## Exercise objective
Scan the entries below. Report each line where the string "mocy" occurs.

Records excerpted from a collection:
..........

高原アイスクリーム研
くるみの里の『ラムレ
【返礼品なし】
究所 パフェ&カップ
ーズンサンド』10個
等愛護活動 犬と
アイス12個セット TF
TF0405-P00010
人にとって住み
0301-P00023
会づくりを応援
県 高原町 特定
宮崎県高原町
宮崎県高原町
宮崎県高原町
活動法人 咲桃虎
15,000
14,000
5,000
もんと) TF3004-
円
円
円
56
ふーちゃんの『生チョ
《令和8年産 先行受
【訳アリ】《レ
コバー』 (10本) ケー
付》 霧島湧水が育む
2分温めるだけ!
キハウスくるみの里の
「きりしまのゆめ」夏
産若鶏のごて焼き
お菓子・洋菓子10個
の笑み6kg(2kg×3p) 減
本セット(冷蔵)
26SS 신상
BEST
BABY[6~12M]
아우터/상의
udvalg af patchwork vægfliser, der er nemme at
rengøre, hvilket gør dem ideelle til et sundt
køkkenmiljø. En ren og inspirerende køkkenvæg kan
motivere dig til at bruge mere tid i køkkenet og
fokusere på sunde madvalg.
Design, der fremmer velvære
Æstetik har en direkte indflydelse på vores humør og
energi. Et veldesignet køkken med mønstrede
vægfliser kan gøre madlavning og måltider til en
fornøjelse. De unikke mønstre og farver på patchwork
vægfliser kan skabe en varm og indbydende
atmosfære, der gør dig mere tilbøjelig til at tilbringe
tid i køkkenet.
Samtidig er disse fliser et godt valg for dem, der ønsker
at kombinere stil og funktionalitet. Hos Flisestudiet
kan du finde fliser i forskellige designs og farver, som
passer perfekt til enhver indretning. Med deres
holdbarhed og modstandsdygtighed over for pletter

..........

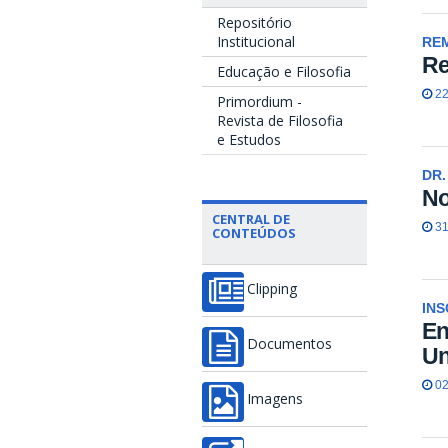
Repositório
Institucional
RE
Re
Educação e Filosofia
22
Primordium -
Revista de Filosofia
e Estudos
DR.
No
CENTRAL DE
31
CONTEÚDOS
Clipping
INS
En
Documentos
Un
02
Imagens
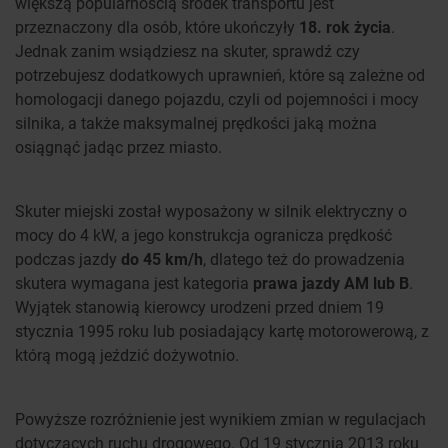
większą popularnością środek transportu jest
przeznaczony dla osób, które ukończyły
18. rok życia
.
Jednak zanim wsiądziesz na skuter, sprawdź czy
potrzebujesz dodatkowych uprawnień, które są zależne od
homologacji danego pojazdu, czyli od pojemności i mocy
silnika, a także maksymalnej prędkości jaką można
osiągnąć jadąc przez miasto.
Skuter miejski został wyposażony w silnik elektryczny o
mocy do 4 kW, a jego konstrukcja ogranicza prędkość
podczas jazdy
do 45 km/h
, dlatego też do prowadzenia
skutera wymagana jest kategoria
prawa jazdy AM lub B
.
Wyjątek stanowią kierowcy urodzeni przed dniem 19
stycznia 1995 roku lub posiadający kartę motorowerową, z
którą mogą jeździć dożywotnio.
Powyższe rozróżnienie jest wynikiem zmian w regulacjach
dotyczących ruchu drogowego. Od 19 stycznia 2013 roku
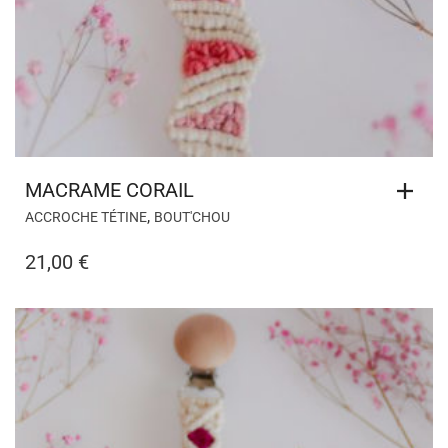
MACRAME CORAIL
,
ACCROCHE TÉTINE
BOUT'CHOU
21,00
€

..........

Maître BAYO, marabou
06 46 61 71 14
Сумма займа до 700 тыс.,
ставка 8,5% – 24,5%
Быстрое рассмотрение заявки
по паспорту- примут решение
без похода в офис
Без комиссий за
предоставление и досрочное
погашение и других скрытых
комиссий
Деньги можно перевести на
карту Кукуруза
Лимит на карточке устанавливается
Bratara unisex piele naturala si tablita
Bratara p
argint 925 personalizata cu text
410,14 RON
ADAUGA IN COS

..........

## Solution to this task
homologacji danego pojazdu, czyli od pojemności i mocy
mocy do 4 kW, a jego konstrukcja ogranicza prędkość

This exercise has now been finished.